**Your tasks:**
1. In the financial highlights, replace "fees" with "charges" and reproduce the portion starting at "Funds from Operations (FFO) (2)" and ending at "(2,999) (7,104) (6,670)".
2. According to the financial highlights, what were the dividends per share for the nine months ended September 30, 2008?

Financial Highlights
(in thousands, except per share data)
Three Months Nine Months
Ended Ended
September 30, September 30,
2008 2007 2008 2007
Total revenue $35,343 $34,535 $101,484 $97,337
Net (loss) income (3,043) (2,821) 35,423 7,858
Net (loss) income applicable to common
shares (1) (4,244) (4,022) 31,820 3,962
Add: Depreciation - real estate assets 8,175 8,210 24,299 23,131
Depreciation - real estate assets -
joint ventures 24 24 69 505
Amortization of joint venture
deferred costs - - - 17
Amortization of intangible assets 1,101 753 3,062 792
Less: Gain on disposition of properties - - (45,203) (17,043)
Funds from Operations (FFO) (2) 5,056 4,965 14,047 11,364
Funds from Operations (FFO) as
adjusted (3) 5,056 4,965 16,006 15,760
Add: Depreciation - other assets 326 315 1,015 919
Depreciation - other assets -
joint ventures - 1 2 83
Amortization of deferred financing
fees 320 299 984 810
Amortization of deferred financing
fees - joint ventures - - - 25
Less: Recurring fixed asset additions (3,159) (2,999) (7,104) (6,670)
Recurring fixed asset additions -
joint ventures (2) (2) (4) (26)
Funds Available for Distribution
(FAD) (4) $2,541 $2,579 $10,899 $10,901
Per share
Net (loss) income applicable to common
shares - basic and diluted (1) $(0.26) $(0.24) $1.96 $0.23
Funds from Operations - basic and
diluted (2) $0.31 $0.29 $0.87 $0.66
Funds from Operations as adjusted -
basic and diluted (3) $0.31 $0.29 $0.99 $0.92
Dividends per share $0.17 $0.17 $0.51 $0.51
Weighted average shares outstanding -
basic and diluted (3) 16,298 17,069 16,222 17,110
(1) After preferred share dividends and original costs associated with the
preferred share repurchase of $1,201, $1,201, $3,603 and $3,896,
equivalent to $0.07, $0.07, $0.22 and $0.23 per common share,
respectively.

**Provided data:**
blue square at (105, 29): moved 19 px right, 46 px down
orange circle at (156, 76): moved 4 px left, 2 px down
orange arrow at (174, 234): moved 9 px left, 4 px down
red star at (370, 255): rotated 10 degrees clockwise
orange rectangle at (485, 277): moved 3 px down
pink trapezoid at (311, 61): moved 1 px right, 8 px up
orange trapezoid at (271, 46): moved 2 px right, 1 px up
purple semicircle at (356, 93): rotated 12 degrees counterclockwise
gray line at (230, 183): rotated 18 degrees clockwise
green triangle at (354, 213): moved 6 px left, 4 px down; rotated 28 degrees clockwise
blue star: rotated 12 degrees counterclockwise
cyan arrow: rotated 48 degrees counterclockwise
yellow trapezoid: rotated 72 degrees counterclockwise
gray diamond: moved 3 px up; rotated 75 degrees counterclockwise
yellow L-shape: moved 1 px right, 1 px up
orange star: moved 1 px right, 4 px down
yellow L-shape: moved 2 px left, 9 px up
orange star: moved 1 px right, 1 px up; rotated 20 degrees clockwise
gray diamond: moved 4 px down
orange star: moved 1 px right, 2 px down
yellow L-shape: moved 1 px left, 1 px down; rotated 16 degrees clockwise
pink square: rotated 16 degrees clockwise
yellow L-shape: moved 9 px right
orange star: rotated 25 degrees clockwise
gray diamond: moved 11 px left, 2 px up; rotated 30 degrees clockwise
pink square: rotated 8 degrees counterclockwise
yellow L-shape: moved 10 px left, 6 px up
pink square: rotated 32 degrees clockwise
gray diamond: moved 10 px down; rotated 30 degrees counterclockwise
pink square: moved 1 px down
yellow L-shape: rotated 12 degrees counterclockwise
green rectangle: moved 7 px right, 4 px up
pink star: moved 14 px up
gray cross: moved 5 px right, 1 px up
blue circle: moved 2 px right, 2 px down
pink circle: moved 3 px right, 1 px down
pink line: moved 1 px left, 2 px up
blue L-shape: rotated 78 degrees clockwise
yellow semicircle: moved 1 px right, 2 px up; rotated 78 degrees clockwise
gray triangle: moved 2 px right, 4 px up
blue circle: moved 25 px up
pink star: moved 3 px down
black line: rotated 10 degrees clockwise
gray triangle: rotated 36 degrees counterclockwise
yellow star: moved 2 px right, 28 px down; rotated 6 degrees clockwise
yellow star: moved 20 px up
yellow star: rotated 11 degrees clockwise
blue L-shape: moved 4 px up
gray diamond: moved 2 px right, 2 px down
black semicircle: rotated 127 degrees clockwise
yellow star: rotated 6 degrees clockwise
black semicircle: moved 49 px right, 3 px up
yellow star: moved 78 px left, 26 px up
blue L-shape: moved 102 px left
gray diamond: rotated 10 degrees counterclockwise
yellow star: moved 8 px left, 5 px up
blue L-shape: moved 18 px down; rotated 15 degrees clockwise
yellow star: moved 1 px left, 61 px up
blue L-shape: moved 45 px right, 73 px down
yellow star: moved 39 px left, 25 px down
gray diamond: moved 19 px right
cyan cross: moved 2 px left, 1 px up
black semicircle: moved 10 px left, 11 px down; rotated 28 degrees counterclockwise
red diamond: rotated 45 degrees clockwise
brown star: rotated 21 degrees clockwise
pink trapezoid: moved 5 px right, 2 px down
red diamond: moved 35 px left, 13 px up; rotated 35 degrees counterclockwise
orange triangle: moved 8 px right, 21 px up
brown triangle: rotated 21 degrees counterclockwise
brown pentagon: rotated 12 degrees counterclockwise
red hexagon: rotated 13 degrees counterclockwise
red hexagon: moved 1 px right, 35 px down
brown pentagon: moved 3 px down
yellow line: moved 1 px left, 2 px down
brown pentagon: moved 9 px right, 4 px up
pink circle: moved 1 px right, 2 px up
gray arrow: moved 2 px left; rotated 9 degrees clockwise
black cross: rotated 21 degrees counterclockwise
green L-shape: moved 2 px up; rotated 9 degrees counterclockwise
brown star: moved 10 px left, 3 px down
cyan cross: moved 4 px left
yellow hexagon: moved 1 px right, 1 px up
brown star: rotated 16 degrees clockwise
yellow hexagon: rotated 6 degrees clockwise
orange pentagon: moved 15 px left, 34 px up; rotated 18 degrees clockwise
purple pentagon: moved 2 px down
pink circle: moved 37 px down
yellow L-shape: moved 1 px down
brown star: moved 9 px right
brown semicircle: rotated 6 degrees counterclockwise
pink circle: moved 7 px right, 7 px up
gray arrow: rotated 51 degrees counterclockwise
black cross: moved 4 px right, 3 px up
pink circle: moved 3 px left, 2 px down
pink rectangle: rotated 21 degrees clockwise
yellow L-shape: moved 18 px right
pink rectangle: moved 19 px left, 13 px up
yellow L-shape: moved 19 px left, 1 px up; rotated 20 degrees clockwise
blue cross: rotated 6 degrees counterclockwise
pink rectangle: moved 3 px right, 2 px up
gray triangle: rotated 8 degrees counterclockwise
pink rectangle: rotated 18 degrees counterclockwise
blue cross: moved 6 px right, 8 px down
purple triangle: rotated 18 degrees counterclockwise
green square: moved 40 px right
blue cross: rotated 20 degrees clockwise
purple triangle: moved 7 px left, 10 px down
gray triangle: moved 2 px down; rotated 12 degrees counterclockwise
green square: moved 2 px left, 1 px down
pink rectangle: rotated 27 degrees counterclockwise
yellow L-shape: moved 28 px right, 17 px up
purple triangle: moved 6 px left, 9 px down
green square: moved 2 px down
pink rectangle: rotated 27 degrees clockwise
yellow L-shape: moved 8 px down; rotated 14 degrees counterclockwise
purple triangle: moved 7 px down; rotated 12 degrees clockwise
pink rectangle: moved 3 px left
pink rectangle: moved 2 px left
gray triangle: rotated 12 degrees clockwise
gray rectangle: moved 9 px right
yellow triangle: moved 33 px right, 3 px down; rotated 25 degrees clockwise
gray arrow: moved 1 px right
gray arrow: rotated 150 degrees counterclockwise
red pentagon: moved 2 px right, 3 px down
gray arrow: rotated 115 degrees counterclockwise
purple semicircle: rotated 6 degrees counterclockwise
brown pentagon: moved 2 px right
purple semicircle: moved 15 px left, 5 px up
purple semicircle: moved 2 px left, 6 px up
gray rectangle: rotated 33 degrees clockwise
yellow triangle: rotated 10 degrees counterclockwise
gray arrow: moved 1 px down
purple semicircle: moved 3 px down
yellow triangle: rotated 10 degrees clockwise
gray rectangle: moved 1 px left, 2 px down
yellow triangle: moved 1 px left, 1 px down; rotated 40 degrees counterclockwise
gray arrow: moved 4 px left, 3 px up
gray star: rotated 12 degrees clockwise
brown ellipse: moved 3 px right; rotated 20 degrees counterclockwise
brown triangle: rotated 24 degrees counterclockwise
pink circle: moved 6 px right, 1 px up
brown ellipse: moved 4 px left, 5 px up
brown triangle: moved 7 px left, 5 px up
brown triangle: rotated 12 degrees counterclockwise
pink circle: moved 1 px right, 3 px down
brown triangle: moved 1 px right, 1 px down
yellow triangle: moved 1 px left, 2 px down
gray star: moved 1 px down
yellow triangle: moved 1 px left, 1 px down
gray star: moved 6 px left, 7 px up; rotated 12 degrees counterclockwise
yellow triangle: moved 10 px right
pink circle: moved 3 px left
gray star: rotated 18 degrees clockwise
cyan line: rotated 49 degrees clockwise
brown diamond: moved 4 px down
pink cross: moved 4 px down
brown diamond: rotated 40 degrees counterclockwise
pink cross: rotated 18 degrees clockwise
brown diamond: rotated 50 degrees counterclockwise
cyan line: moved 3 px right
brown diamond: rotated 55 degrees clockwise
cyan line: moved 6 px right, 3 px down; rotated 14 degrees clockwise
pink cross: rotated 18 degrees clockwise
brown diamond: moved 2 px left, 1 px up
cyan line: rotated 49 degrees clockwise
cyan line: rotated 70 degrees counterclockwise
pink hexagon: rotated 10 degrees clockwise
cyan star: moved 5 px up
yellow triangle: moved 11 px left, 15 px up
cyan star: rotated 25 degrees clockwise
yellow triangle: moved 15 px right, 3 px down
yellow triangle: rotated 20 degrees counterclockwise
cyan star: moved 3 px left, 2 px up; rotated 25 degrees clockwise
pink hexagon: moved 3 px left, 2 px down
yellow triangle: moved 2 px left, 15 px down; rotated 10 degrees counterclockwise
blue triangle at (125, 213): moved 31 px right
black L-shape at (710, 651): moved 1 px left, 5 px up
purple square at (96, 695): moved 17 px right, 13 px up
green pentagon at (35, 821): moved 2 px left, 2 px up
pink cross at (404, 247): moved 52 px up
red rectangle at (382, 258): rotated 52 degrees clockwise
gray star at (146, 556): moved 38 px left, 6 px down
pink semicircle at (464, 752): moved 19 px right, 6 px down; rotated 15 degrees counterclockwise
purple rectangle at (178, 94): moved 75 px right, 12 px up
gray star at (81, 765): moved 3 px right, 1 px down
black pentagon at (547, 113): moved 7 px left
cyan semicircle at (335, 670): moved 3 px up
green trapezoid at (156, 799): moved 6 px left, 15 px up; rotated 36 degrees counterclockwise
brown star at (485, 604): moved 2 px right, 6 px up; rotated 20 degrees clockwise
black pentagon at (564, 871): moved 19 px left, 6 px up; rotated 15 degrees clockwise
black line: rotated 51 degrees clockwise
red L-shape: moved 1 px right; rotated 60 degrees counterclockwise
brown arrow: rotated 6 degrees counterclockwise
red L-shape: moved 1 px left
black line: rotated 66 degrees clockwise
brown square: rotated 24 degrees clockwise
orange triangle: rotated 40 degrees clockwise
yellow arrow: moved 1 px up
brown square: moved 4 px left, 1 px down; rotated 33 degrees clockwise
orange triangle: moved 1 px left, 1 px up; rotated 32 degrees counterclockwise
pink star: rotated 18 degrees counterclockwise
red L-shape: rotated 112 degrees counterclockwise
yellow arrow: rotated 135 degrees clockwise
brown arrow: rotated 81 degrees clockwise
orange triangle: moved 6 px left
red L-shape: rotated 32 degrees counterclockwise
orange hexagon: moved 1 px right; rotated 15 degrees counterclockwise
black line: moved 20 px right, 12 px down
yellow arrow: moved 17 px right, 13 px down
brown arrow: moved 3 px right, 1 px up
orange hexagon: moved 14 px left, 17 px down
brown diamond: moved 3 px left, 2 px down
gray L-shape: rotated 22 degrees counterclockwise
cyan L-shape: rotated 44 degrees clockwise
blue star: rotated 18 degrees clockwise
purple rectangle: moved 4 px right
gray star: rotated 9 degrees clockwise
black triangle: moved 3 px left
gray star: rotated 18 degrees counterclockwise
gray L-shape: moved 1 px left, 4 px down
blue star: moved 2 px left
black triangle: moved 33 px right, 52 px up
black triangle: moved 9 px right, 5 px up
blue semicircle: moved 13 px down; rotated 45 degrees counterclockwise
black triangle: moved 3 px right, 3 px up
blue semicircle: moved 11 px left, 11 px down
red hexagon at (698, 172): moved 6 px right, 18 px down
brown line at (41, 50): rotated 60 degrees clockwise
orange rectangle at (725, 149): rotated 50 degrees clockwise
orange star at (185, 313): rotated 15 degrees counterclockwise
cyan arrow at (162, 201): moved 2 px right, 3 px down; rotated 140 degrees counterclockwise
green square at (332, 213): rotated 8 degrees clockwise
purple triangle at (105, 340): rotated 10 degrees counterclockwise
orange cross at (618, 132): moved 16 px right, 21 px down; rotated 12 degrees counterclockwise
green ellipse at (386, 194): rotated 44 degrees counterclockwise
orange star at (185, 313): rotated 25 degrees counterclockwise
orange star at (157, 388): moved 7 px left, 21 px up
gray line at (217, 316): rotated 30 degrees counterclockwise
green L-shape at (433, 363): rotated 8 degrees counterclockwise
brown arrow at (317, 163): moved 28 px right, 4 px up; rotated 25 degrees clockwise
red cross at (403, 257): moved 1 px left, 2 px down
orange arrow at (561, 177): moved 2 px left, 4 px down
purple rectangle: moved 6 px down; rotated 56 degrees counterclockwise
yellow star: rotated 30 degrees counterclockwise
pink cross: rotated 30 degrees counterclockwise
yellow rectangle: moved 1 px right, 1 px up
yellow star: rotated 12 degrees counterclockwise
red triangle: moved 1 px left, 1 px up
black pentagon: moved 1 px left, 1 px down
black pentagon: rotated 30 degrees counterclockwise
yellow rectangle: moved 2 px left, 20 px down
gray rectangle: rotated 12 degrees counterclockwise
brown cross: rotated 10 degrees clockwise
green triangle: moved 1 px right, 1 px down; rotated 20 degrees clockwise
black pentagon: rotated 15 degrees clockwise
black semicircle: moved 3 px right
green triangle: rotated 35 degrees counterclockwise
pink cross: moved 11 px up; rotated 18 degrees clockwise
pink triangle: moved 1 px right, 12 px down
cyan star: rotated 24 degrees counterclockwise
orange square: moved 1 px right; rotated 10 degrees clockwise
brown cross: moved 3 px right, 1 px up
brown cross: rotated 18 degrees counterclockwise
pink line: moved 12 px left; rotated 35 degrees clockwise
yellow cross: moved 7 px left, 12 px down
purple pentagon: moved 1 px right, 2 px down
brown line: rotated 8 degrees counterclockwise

**The solutions:**
1.
Funds from Operations (FFO) (2) 5,056 4,965 14,047 11,364
Funds from Operations (FFO) as
adjusted (3) 5,056 4,965 16,006 15,760
Add: Depreciation - other assets 326 315 1,015 919
Depreciation - other assets -
joint ventures - 1 2 83
Amortization of deferred financing
charges 320 299 984 810
Amortization of deferred financing
charges - joint ventures - - - 25
Less: Recurring fixed asset additions (3,159) (2,999) (7,104) (6,670)

2. $0.51